What to work on:
Could you write out every line of the material below, character for character, with nothing added, dropped, or reordered?

──────

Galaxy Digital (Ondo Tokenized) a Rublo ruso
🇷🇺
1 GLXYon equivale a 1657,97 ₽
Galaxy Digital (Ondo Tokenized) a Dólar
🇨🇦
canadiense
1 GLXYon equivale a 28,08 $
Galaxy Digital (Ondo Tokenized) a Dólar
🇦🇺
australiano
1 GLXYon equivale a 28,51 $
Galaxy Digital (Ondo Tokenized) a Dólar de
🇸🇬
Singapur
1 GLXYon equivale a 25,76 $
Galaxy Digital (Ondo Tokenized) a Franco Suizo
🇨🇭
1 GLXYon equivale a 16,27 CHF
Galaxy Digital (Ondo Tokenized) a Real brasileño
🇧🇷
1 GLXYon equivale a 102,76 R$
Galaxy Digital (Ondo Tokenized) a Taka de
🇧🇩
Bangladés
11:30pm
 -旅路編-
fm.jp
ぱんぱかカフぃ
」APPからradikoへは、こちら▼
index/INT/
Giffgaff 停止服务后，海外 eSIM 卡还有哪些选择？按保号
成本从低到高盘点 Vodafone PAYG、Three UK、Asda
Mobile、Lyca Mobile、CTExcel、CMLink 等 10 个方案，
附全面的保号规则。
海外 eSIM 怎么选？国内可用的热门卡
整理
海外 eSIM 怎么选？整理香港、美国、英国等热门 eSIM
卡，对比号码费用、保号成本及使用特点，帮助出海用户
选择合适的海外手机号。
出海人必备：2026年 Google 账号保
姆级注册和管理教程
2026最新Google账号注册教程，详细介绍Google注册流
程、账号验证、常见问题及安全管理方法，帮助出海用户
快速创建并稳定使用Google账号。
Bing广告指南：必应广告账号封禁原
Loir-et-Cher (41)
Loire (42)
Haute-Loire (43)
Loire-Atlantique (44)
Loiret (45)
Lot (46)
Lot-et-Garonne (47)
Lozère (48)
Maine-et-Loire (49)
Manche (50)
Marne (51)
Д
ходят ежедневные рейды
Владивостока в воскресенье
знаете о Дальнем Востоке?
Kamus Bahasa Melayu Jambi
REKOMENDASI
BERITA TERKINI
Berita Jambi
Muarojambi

──────

Exercise answer:
Galaxy Digital (Ondo Tokenized) a Rublo ruso
🇷🇺
1 GLXYon equivale a 1657,97 ₽
Galaxy Digital (Ondo Tokenized) a Dólar
🇨🇦
canadiense
1 GLXYon equivale a 28,08 $
Galaxy Digital (Ondo Tokenized) a Dólar
🇦🇺
australiano
1 GLXYon equivale a 28,51 $
Galaxy Digital (Ondo Tokenized) a Dólar de
🇸🇬
Singapur
1 GLXYon equivale a 25,76 $
Galaxy Digital (Ondo Tokenized) a Franco Suizo
🇨🇭
1 GLXYon equivale a 16,27 CHF
Galaxy Digital (Ondo Tokenized) a Real brasileño
🇧🇷
1 GLXYon equivale a 102,76 R$
Galaxy Digital (Ondo Tokenized) a Taka de
🇧🇩
Bangladés
11:30pm
 -旅路編-
fm.jp
ぱんぱかカフぃ
」APPからradikoへは、こちら▼
index/INT/
Giffgaff 停止服务后，海外 eSIM 卡还有哪些选择？按保号
成本从低到高盘点 Vodafone PAYG、Three UK、Asda
Mobile、Lyca Mobile、CTExcel、CMLink 等 10 个方案，
附全面的保号规则。
海外 eSIM 怎么选？国内可用的热门卡
整理
海外 eSIM 怎么选？整理香港、美国、英国等热门 eSIM
卡，对比号码费用、保号成本及使用特点，帮助出海用户
选择合适的海外手机号。
出海人必备：2026年 Google 账号保
姆级注册和管理教程
2026最新Google账号注册教程，详细介绍Google注册流
程、账号验证、常见问题及安全管理方法，帮助出海用户
快速创建并稳定使用Google账号。
Bing广告指南：必应广告账号封禁原
Loir-et-Cher (41)
Loire (42)
Haute-Loire (43)
Loire-Atlantique (44)
Loiret (45)
Lot (46)
Lot-et-Garonne (47)
Lozère (48)
Maine-et-Loire (49)
Manche (50)
Marne (51)
Д
ходят ежедневные рейды
Владивостока в воскресенье
знаете о Дальнем Востоке?
Kamus Bahasa Melayu Jambi
REKOMENDASI
BERITA TERKINI
Berita Jambi
Muarojambi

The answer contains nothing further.